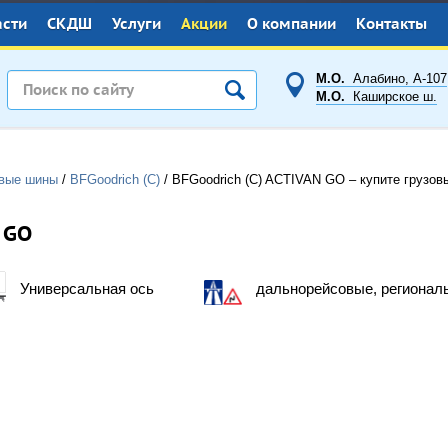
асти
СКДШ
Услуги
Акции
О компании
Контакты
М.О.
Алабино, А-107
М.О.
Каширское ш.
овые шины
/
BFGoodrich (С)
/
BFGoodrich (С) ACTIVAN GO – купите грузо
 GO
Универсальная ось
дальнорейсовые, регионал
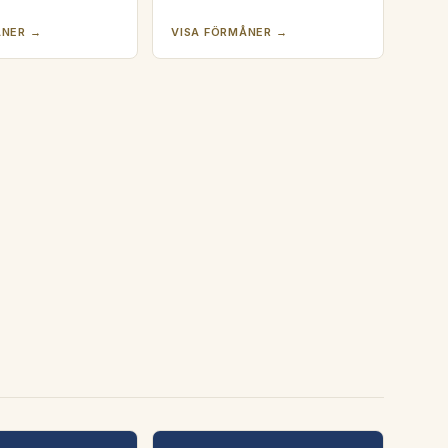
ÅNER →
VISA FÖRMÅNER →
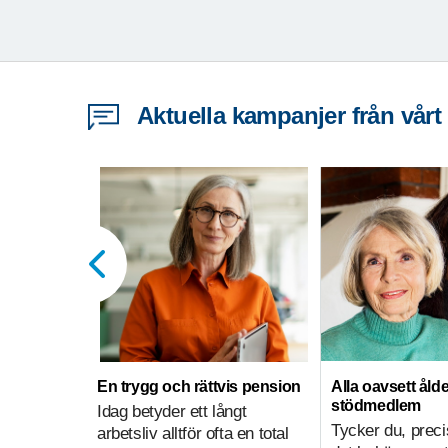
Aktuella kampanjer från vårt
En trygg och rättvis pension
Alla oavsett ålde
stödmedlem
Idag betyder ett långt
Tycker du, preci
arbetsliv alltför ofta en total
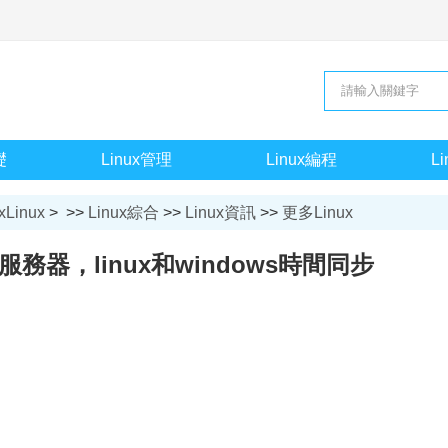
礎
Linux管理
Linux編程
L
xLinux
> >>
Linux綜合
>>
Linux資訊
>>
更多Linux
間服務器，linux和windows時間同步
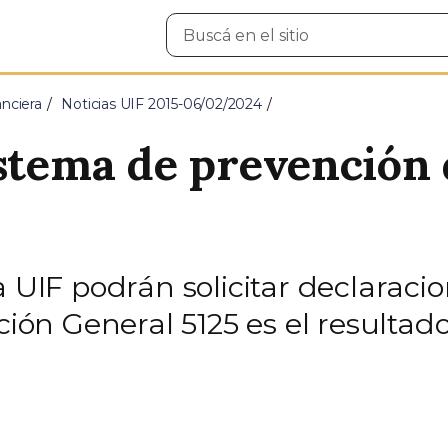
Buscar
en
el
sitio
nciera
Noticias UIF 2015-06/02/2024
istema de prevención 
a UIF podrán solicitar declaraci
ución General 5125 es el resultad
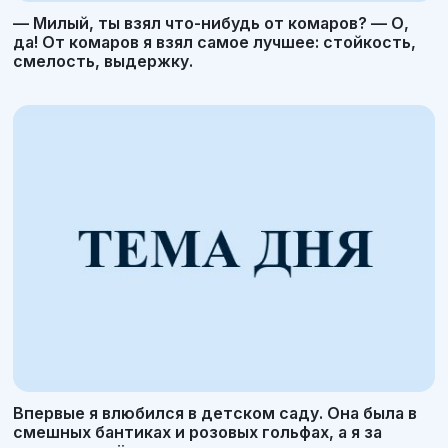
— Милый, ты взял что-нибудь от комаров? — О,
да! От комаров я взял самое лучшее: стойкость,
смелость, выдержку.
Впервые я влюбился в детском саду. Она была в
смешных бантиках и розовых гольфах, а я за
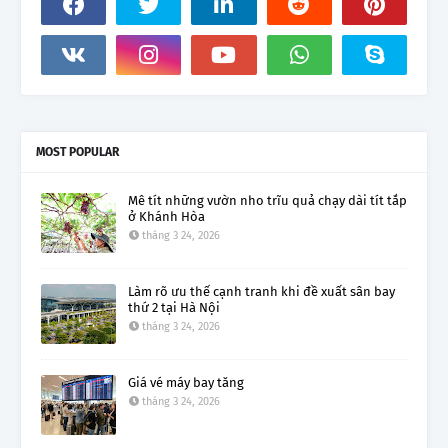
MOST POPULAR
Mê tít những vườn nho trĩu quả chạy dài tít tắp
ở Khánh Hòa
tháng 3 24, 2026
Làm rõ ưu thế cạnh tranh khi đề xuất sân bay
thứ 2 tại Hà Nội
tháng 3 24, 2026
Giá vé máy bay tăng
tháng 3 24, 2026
---+---
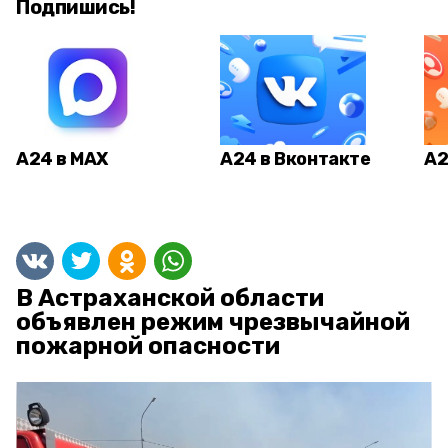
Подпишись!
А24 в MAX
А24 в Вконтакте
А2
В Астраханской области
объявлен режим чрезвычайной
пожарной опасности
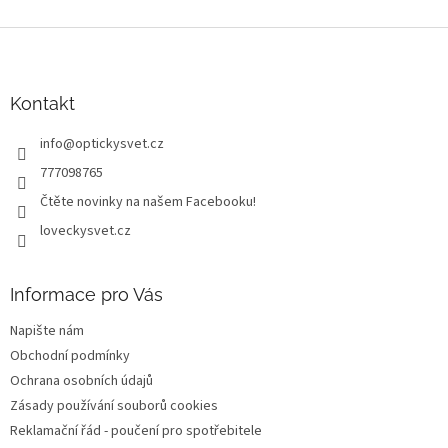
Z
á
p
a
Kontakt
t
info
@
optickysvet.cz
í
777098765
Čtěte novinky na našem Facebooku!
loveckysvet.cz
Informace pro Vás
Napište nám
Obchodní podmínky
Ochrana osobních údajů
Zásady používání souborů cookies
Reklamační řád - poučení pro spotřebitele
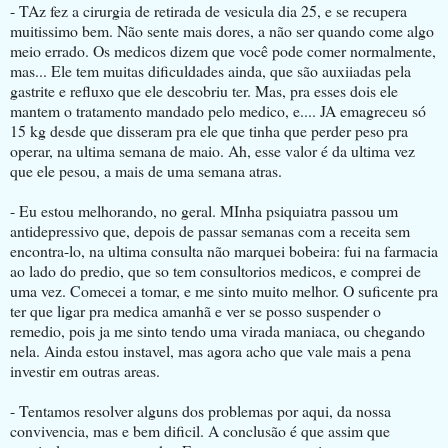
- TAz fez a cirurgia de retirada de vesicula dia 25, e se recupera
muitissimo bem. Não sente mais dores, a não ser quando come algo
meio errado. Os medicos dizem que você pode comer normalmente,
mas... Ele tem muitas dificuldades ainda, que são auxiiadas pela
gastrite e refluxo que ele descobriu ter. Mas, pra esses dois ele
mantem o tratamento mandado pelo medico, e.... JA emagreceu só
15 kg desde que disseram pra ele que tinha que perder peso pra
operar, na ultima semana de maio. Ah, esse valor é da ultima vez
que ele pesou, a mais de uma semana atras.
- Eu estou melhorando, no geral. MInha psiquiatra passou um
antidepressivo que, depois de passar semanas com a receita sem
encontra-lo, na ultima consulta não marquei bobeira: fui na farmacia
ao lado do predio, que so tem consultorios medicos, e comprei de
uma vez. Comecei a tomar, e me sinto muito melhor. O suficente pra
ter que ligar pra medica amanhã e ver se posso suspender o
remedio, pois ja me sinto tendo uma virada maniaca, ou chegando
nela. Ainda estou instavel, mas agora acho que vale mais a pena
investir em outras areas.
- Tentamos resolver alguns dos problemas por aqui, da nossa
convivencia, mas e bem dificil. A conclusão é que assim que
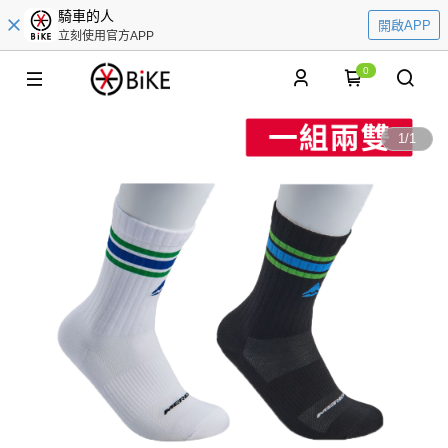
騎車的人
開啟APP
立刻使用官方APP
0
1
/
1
---+---
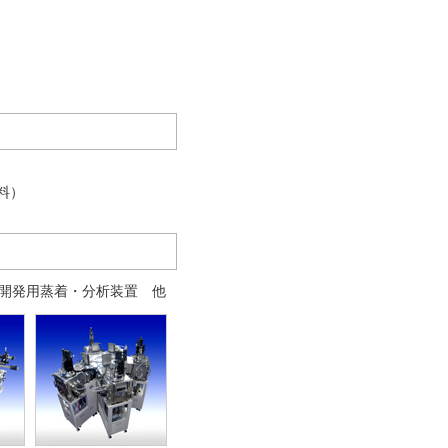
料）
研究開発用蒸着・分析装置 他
---+---
(Work request):
Write out, unchanged, the lines of the listing above from the one containing "Милый, ты взял" to the one containing "смешных бантиках и розовых гольфах, а я за", including both.

(Task response):
— Милый, ты взял что-нибудь от комаров? — О,
да! От комаров я взял самое лучшее: стойкость,
смелость, выдержку.
Впервые я влюбился в детском саду. Она была в
смешных бантиках и розовых гольфах, а я за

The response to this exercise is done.